*YOUR OBJECTIVE*
Return, word for word, the part of the journal entry below starting with "Overall, though, coming" and going on through "up with me.".

Overall, though, coming to New Jersey is extremely painful to me.  I made the mistake of looking at Gen's profile picture tonight.  It's her and Irene in the car wearing funny hats.  She looks happy.  I felt sick.  I know I have a very hard time letting these things go.  And, I tell other people to just let go, but I'm not really able to do it, either.  But, the difference is I keep trudging forward.  The ghosts just keep up with me.

I listened to "You Know You're Right" again today.  And, oddly enough, it's exactly what I did with Gen.  I crawled away for good, never to bother her again.  But, I never failed to feel the pain.  I've been contemplating suicide again, lately.  At least, for the last few days, it's been on my mind.  I haven't been able to logically convince myself that it's a good idea, yet.  The barrier is my attachments and commitments.  I'm too worried of letting people down.  If I did, my roommates would have to pay my portion of the rent.  Tom would have to drop my project or find a replacement.  Overall, it's too much of a burden to place on other people.

Still, lately, I'm finding less and less to be happy about in my life.  It's becoming harder to laugh about it.  I'm becoming more and more tired.  Being home again just amplifies how terrible I feel.  I don't know what I want.  I'm not striving toward any particular goal.  I'm just stumbling along.  Anything good I do find is quickly corrupted, and I can't figure out if it's my fault or not.

I'm lonely, I know.  I know I'm giving up.  I'm terribly lonely, and I'm trying to cure my problems (more accurately, other people's problems with me) with more loneliness.  I know.  It doesn't make sense to me, either.  I've tried almost everything else, and I've run out of ideas and energy.  I'm crashing.  Hard.  I just want to stop feeling this.  I just want to stop being so disappointed by everyone, and I don't want to disappoint anyone else.

*EXCERPTED RECORDS*
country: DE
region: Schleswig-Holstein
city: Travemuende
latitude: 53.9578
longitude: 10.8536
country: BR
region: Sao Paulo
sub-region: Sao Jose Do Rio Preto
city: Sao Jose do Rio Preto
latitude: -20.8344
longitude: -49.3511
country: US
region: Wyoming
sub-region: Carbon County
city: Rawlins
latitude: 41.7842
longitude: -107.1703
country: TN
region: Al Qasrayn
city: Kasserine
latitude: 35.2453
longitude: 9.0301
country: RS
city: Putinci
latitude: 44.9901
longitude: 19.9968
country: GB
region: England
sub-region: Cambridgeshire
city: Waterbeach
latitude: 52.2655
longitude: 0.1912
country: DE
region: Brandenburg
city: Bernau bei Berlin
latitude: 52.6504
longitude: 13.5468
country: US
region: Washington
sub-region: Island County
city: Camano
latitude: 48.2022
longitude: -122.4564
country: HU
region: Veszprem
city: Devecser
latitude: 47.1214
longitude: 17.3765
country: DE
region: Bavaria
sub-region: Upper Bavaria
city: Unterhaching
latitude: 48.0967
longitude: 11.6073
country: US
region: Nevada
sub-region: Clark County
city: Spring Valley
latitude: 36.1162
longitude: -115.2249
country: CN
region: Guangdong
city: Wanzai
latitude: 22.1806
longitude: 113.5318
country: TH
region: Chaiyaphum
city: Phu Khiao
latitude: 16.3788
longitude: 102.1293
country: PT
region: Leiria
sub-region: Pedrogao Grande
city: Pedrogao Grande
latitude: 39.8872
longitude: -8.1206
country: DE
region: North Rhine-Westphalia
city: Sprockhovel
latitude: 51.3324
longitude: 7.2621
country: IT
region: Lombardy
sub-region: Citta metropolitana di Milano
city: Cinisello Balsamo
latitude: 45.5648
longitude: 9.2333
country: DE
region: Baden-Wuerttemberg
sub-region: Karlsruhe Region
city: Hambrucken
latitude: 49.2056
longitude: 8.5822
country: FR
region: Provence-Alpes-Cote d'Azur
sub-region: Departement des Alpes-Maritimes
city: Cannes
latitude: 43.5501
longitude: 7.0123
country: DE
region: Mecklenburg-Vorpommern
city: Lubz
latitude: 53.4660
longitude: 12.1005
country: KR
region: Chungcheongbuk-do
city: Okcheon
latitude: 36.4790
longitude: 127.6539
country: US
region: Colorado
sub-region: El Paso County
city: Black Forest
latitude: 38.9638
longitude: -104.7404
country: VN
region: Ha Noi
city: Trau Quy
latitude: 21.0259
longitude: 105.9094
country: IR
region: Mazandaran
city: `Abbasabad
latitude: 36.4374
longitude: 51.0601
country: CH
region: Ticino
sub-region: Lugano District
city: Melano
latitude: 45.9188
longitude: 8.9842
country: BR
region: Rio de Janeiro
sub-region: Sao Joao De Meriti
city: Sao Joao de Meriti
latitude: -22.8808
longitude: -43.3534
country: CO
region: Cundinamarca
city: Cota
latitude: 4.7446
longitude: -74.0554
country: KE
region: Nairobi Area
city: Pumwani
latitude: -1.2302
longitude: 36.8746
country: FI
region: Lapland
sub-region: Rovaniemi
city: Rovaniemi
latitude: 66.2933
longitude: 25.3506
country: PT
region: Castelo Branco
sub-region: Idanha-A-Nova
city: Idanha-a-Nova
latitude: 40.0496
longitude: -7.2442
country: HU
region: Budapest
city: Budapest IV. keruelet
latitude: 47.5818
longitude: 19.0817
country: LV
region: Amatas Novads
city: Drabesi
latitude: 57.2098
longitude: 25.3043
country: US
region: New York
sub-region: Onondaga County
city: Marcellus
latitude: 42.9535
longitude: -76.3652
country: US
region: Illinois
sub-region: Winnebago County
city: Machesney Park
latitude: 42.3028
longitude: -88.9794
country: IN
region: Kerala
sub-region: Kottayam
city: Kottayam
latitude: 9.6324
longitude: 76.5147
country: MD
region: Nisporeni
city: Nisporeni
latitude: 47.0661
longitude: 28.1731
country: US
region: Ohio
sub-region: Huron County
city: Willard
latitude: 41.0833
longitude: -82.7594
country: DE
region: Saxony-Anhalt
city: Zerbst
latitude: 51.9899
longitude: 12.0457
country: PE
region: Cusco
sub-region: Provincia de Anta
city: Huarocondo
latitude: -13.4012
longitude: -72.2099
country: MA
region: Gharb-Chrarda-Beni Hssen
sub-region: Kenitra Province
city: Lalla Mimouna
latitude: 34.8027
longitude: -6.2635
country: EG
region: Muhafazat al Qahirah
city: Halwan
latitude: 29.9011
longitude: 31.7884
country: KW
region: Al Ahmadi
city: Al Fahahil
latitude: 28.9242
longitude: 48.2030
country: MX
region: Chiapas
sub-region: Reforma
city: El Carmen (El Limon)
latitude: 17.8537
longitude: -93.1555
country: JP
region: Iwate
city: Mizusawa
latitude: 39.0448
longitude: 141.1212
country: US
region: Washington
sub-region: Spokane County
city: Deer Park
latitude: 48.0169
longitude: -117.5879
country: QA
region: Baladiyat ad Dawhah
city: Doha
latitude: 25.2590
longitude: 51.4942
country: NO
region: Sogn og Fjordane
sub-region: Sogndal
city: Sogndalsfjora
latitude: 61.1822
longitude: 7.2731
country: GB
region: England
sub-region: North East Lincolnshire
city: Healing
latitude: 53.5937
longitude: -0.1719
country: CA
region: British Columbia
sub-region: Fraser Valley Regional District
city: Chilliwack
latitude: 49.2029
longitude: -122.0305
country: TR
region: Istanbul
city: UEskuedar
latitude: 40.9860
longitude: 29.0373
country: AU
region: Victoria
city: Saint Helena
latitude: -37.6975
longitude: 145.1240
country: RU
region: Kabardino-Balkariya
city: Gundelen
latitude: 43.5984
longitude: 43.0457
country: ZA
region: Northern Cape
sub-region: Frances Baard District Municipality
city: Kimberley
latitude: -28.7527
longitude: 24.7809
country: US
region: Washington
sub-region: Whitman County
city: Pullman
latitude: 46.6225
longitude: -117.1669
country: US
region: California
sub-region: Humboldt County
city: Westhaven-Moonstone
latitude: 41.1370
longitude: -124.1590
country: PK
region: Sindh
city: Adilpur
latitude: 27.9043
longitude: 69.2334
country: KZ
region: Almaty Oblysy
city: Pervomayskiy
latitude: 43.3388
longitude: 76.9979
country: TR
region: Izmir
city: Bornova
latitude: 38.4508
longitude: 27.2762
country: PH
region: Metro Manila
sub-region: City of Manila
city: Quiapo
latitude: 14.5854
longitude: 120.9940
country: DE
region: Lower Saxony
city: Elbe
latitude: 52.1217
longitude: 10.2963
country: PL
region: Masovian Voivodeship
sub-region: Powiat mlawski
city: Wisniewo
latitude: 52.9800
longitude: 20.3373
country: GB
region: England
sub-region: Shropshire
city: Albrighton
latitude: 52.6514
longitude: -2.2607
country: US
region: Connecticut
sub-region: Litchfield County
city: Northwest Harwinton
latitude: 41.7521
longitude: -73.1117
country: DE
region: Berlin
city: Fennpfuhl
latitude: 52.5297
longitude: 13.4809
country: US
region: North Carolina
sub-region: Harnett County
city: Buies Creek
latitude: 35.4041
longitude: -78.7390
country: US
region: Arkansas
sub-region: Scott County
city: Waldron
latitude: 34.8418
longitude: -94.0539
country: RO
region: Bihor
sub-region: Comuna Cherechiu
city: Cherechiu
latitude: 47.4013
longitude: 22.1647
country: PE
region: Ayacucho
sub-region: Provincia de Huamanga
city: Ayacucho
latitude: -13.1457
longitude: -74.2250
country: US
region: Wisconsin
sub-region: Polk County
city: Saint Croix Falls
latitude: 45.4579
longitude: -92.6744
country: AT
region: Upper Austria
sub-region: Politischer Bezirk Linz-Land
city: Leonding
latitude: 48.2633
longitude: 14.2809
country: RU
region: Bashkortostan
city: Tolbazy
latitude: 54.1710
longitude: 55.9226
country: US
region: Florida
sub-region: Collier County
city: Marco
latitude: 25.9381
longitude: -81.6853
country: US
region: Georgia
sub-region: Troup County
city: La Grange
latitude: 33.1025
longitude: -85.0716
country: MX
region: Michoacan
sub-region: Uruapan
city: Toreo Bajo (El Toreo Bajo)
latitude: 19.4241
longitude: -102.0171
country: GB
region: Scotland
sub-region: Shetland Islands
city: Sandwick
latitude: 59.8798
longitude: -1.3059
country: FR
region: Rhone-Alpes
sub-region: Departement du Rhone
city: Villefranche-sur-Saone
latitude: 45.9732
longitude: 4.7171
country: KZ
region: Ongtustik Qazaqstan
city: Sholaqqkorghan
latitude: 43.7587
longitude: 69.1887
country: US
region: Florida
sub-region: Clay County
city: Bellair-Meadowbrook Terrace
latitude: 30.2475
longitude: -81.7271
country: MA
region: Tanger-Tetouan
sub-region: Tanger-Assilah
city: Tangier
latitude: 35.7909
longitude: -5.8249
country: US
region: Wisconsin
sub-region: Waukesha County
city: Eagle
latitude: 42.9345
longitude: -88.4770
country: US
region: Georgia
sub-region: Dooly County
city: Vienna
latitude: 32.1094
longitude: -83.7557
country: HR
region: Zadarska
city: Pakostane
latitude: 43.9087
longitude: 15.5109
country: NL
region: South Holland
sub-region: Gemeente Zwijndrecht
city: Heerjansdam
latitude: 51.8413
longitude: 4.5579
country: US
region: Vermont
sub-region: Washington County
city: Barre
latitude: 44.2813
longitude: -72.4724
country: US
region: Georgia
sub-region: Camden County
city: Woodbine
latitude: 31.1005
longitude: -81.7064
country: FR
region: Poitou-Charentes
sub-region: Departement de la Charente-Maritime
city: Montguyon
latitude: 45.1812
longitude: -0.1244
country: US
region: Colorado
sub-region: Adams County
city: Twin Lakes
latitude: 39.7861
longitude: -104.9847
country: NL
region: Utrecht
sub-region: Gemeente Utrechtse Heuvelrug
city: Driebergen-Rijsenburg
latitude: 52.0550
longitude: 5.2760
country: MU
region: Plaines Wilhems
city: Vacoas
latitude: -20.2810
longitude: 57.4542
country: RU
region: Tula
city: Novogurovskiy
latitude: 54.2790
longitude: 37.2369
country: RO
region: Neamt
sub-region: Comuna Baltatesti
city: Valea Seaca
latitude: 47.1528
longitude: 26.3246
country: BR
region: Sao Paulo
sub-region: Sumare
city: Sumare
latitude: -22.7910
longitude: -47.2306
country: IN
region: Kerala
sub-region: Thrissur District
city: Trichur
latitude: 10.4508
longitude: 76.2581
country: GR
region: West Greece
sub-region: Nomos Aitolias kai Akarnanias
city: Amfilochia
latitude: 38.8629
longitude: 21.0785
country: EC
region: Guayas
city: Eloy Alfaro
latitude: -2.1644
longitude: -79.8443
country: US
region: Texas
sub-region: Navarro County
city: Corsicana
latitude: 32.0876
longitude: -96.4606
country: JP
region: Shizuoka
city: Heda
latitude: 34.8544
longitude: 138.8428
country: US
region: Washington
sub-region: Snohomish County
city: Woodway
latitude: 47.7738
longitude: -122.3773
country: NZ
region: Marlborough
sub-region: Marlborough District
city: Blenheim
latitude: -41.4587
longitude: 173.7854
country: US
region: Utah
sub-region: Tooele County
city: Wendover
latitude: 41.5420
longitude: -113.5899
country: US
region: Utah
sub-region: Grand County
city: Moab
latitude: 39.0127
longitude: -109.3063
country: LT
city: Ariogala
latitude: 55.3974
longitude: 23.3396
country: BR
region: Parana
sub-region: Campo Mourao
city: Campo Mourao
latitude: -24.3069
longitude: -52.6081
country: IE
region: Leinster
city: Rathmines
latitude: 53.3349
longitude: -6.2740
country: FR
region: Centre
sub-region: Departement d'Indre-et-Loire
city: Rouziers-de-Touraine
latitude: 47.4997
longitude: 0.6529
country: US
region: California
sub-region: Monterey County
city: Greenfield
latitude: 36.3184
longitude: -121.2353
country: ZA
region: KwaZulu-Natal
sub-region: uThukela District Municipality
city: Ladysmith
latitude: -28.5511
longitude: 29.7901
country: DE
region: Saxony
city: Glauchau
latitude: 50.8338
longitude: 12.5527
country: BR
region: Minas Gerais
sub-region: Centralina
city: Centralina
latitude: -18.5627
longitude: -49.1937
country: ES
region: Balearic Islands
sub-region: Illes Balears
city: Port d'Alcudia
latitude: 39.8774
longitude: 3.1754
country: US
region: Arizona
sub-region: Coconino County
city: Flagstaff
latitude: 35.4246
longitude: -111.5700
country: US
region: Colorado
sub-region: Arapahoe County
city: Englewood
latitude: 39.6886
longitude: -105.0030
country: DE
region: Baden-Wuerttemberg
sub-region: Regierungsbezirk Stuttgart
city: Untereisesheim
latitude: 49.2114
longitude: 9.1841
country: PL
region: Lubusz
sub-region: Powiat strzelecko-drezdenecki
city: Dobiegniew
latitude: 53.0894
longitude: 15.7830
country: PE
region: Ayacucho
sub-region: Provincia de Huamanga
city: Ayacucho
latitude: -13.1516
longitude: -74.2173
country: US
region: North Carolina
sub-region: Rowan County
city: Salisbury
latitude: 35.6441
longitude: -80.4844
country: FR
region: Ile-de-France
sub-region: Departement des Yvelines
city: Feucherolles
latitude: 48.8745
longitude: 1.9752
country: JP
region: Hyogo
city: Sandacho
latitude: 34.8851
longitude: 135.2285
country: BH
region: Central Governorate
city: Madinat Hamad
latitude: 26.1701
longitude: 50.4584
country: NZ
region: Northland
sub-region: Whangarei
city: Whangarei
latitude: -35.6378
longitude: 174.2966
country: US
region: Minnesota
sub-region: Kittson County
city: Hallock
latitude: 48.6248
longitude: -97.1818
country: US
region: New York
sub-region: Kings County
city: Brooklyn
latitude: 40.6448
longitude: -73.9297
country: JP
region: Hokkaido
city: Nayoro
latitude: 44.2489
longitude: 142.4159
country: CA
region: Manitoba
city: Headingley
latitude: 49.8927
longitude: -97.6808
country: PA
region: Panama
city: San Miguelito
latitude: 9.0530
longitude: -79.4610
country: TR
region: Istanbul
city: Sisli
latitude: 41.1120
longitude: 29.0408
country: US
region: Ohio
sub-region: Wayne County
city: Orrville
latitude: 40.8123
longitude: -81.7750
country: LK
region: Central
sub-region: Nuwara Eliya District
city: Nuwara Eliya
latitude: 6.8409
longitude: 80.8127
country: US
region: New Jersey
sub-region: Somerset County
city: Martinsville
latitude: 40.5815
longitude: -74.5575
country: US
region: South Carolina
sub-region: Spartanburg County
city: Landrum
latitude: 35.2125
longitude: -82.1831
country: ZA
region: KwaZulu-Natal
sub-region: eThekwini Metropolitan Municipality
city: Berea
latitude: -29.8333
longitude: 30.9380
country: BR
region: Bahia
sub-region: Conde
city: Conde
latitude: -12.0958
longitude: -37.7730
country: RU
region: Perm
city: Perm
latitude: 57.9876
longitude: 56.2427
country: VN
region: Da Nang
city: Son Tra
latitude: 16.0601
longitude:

*SOLUTION FOR THIS TASK*
Overall, though, coming to New Jersey is extremely painful to me.  I made the mistake of looking at Gen's profile picture tonight.  It's her and Irene in the car wearing funny hats.  She looks happy.  I felt sick.  I know I have a very hard time letting these things go.  And, I tell other people to just let go, but I'm not really able to do it, either.  But, the difference is I keep trudging forward.  The ghosts just keep up with me.